ユーリ達がゆっくりと顔を上げると、そこには薄紅色の長い髪を結いあげたユーフィリア皇女が、宝石のような紫紺の瞳を輝かせながら彼らを見つめていた。
「お久しぶりです、ユーフィリア様。こちらはわたくしの夫の匡惟と、息子の麗欖(れいらん)です。」
「まぁ、可愛いこと。」
「ユーフィリア様、わたくしに何故お会いしたいのですか?」
「実は、この世界が滅びるかもしれないのです。」
ユーフィリアはそう言って、窓の外を見た。
「この世界が、滅びる?」
ユーリの美しい眦が上がり、隣に立っていた匡惟も険しい表情を浮かべた。
「ええ。あなたのお兄様・・ルディガーは悪魔と契約し、ダブリスの国民を殺そうとしているのです。」
2人は、皇女の言葉を聞き絶句した。
(ルディガー兄様・・)
ユーリの脳裡に、幽閉される前に王宮でルディガーと過ごした楽しい幼少期の光景が浮かんだ。
(どうして、わたし達は何処かで間違ってしまったのでしょうか・・)
ダブリス王国の首都・リヒトの街は紅蓮の炎に包まれ、人々は逃げ惑いながらも炎の渦に巻き込まれて命を落とした。
王宮から少し離れた大聖堂の尖塔の上に腰掛けながら、漆黒の羽根を畳んだリュミエルは、口端を歪めて笑った。
「愚かな人間どもよ、燃えてしまえ。」
「まぁ、綺麗です事。」
「そうだろう、羅姫。この炎はわたし達の未来を照らす祝福の炎だ。」
ルディガーは狂気に彩られた蒼い瞳を煌めかせながら、眼下に広がる炎を嬉しそうに見下ろしていた。

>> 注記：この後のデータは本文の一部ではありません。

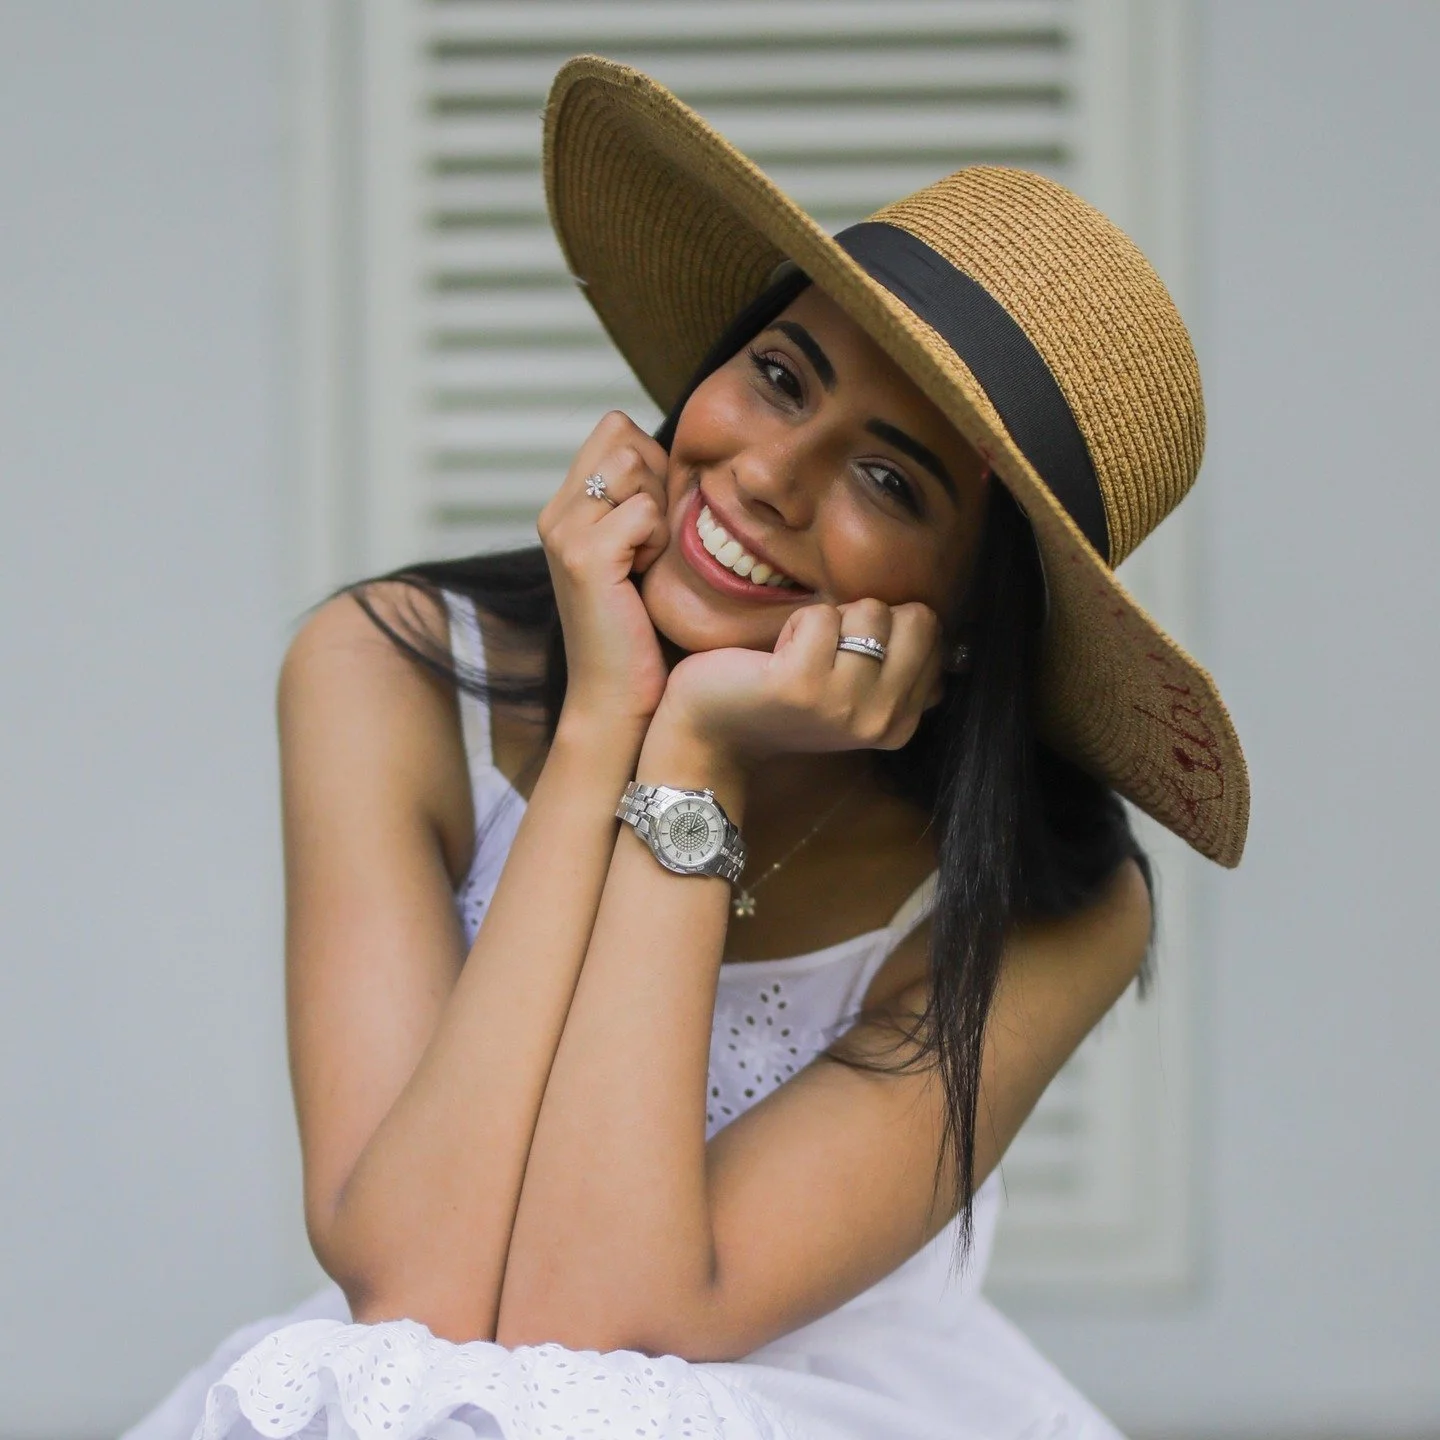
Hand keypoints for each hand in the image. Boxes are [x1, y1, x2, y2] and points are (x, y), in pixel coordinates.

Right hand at [538, 412, 671, 729]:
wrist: (616, 699)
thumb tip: (676, 459)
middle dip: (656, 482)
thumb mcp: (639, 554)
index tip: (652, 525)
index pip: (615, 428)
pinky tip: (642, 579)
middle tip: (650, 546)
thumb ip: (642, 502)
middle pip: (624, 436)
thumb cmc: (641, 633)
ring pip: (632, 462)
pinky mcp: (584, 556)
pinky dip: (657, 542)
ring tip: (646, 561)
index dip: (651, 464)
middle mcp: (556, 512)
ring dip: (657, 509)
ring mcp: (564, 531)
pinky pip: (643, 510)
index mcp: (566, 507)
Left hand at [652, 599, 942, 765]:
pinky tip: (774, 658)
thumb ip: (898, 672)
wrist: (712, 733)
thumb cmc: (780, 703)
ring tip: (796, 655)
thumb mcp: (853, 697)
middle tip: (824, 650)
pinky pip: (819, 616)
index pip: (932, 633)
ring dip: (826, 621)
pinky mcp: (802, 685)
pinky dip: (794, 623)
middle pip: (913, 618)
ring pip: (868, 612)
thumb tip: (934, 630)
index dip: (885, 627)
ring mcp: (844, 704)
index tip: (847, 658)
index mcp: (901, 722)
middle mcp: (882, 719)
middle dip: (866, 617)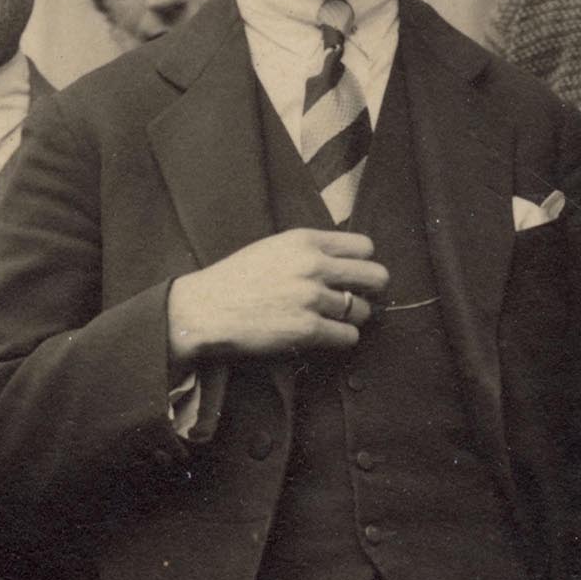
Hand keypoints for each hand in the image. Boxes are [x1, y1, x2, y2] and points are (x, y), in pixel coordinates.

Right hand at [168, 225, 396, 365]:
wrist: (204, 310)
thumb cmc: (235, 280)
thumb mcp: (274, 248)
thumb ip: (309, 250)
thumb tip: (346, 262)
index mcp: (305, 241)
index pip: (364, 246)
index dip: (362, 263)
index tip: (353, 275)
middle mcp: (313, 266)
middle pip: (376, 276)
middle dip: (369, 290)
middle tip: (355, 299)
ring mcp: (311, 298)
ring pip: (361, 310)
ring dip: (351, 318)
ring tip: (330, 319)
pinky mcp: (307, 330)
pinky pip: (348, 337)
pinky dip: (341, 338)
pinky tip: (324, 335)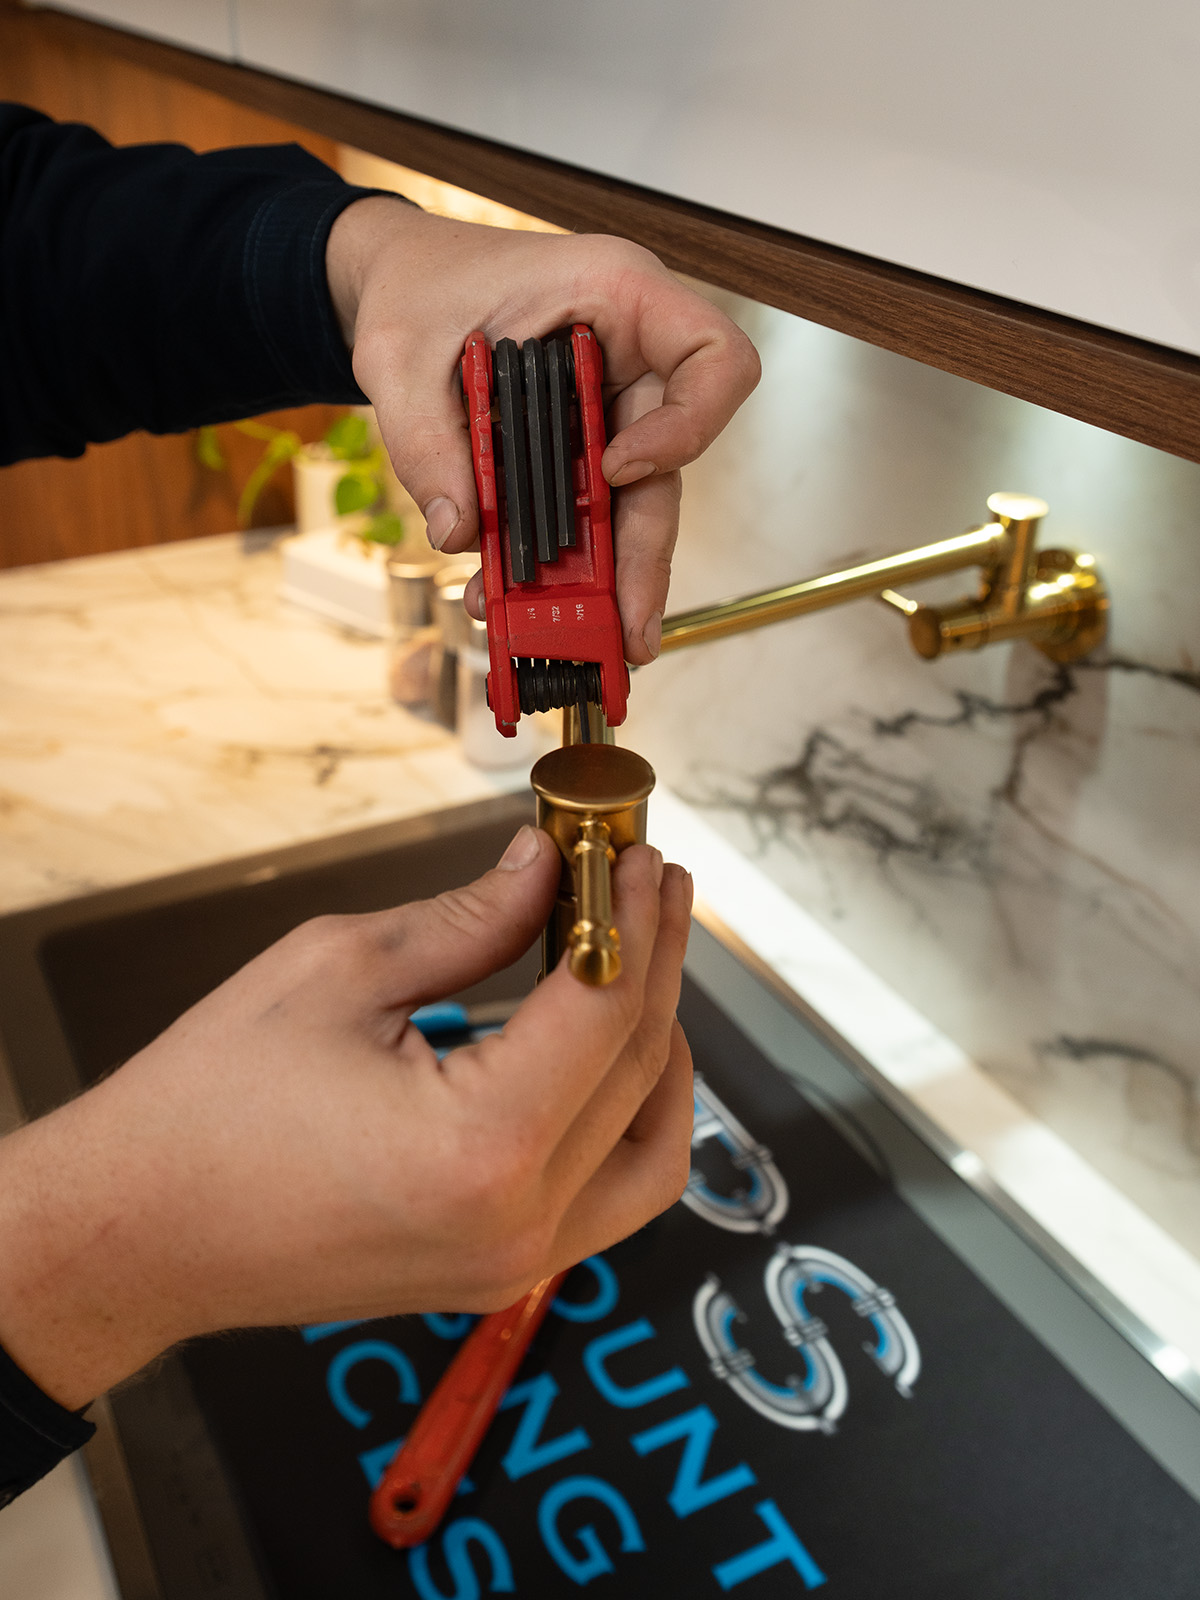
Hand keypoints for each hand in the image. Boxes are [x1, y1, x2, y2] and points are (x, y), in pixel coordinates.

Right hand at [0, 827, 692, 1410]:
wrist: (135, 1230)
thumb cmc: (206, 1106)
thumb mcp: (339, 970)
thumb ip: (469, 918)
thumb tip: (543, 866)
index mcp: (482, 1146)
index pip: (605, 1004)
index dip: (632, 913)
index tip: (634, 851)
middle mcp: (518, 1224)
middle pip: (639, 1068)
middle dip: (655, 958)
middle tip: (647, 880)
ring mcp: (513, 1264)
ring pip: (652, 1150)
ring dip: (662, 1046)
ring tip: (646, 957)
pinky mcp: (497, 1272)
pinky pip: (610, 1197)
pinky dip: (629, 1118)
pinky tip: (610, 1051)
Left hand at [326, 197, 759, 663]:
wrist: (397, 285)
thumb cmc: (417, 287)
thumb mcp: (399, 357)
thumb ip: (424, 441)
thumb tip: (459, 532)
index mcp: (618, 293)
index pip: (714, 356)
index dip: (689, 426)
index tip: (617, 472)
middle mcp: (631, 355)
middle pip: (672, 462)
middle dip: (645, 555)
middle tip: (628, 632)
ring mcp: (611, 406)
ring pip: (632, 504)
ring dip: (602, 576)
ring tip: (572, 636)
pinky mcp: (583, 448)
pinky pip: (586, 513)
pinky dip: (556, 563)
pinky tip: (515, 599)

悪魔が放った業火は一晩でリヒトの街を焼き尽くし、その炎は鬼族の里にまで伸びようとしていた。
「皆の者、高台に逃げよ!」
「早うお逃げなさい!」
里の者達を安全な場所へと避難させながら、蓮華と香は共に背中を預けて向かい来る敵へと刃を振るっていた。
「父様、母様!」
女房達に連れられて邸を出ようとしていた2人の子、羅姫と香欖(こうらん)は両親の元へと駆け寄ろうとしたが、女房達に止められた。